Fome tem gênero, cor e grau de instrução
Algumas condições individuais podem afetar negativamente a situação de segurança alimentar. Nos dados de 2020, em 11,1% dos domicílios chefiados por mulheres os habitantes estavam passando fome, contra 7,7% quando a pessoa de referência era homem. Das residências habitadas por pessoas pretas e pardas, a fome esteve em 10,7%. Entre pessoas de cor/raça branca, esse percentual foi de 7,5%.
A fome se fez presente em 14,7% dos lares em que a pessoa de referência não tinha escolaridade ou possuía Ensino Fundamental incompleto. Com Ensino Fundamental completo ou Ensino Médio incompleto, caiu para 10,7%. E, finalmente, em lares chefiados por pessoas com Ensino Médio completo em diante, despencou para 4,7%.
Insegurança alimentar avançou
Houve em dois anos um aumento acentuado na proporção da insegurança alimentar leve – de 20,7% para 34,7%. Cerca de metade dos entrevistados relatou redução da renda familiar durante a pandemia, provocando inclusive cortes nas despesas essenciais. Esses lares constituem o grupo com maior proporção de insegurança alimentar leve – por volta de 40%.
Isso aponta para o impacto da pandemia entre famílias que tinham renda estável, que provavelmente foram empurradas da segurança alimentar para a insegurança alimentar leve. A crise econômica agravada pela pandemia está fazendo com que a insegurança alimentar se alastre inclusive entre os que não se encontram em condição de pobreza.
Conclusão
A solução apontada para erradicar a fome passa por políticas de geração de emprego e renda, concluíram os pesquisadores. Em tempos de Covid-19, no entanto, os desafios são maiores. O sucesso da garantia do direito humano à alimentação adequada, alcançado até 2013, foi progressivamente revertido a partir de 2014, e ganhou impulso negativo maior com o início da pandemia da Covid-19.

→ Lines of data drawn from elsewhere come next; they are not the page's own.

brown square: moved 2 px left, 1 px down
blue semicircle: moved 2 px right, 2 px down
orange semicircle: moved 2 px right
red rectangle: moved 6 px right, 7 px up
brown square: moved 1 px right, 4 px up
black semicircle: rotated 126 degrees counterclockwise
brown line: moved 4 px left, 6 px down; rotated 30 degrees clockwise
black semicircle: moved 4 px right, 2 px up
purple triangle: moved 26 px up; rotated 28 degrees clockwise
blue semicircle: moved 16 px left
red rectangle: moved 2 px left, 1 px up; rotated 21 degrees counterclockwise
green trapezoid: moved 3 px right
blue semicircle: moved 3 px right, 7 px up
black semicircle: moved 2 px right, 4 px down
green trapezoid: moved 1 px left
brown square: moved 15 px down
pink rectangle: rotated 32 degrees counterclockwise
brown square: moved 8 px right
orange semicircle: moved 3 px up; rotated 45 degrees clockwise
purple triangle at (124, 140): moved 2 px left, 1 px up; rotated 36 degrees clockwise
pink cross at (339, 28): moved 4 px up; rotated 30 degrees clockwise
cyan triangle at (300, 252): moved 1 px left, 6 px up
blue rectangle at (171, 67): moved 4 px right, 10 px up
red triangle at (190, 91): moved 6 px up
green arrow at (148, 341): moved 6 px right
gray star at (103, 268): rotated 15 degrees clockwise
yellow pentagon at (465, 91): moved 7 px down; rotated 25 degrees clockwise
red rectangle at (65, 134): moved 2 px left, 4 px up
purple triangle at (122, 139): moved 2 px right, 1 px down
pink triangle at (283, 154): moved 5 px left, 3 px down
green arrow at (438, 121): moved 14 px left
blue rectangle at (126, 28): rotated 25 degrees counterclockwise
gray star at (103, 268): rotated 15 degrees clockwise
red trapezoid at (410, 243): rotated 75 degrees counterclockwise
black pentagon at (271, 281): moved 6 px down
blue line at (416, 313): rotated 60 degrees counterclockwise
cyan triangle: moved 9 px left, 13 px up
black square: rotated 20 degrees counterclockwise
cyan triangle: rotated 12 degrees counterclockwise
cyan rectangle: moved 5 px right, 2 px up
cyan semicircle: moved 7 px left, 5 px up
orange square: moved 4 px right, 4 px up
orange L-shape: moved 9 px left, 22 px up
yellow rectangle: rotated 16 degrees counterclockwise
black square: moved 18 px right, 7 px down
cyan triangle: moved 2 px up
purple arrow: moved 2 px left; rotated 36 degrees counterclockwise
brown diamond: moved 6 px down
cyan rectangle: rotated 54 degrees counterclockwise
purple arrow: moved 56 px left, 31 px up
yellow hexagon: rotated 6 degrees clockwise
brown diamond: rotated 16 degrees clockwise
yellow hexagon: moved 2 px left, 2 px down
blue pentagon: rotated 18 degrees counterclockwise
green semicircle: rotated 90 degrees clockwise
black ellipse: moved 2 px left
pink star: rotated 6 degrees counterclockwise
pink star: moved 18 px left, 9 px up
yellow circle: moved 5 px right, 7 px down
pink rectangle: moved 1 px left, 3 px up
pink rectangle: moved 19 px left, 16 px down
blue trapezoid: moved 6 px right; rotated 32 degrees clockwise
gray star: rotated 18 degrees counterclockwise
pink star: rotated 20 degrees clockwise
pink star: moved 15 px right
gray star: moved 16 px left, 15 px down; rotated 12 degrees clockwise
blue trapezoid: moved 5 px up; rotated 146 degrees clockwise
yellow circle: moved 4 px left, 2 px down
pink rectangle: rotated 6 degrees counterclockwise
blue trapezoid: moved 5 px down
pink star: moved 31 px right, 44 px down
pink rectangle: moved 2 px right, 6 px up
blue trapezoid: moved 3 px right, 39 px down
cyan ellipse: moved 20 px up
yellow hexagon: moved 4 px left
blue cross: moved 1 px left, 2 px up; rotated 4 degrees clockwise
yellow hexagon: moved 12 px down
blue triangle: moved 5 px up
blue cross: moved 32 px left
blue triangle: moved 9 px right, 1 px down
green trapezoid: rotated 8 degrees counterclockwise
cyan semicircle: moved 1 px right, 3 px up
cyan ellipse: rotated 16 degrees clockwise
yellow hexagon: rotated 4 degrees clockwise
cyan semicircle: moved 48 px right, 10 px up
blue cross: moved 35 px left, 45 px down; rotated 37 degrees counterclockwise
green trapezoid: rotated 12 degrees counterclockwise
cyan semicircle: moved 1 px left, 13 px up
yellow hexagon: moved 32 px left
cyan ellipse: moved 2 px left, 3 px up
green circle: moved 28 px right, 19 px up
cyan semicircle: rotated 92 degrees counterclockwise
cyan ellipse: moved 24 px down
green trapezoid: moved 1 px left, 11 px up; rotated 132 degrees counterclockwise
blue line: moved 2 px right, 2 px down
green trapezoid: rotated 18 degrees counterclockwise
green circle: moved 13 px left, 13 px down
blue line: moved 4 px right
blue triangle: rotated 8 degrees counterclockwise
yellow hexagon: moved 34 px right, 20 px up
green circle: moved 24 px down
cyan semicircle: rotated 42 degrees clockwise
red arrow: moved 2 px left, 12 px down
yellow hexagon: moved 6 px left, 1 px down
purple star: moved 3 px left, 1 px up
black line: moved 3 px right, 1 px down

Famílias que solicitaram e receberam parcelas do auxílio emergencial conviviam com alta proporção de insegurança alimentar moderada ou grave (28%), o que enfatiza a grande vulnerabilidade desse grupo. Sem uma resposta adequada dos governos em forma de políticas públicas, a fome vai persistir – e aumentar. A escalada da fome durante a pandemia não é de responsabilidade de um vírus, mas de escolhas políticas de negação e da ausência de medidas efetivas de proteção social.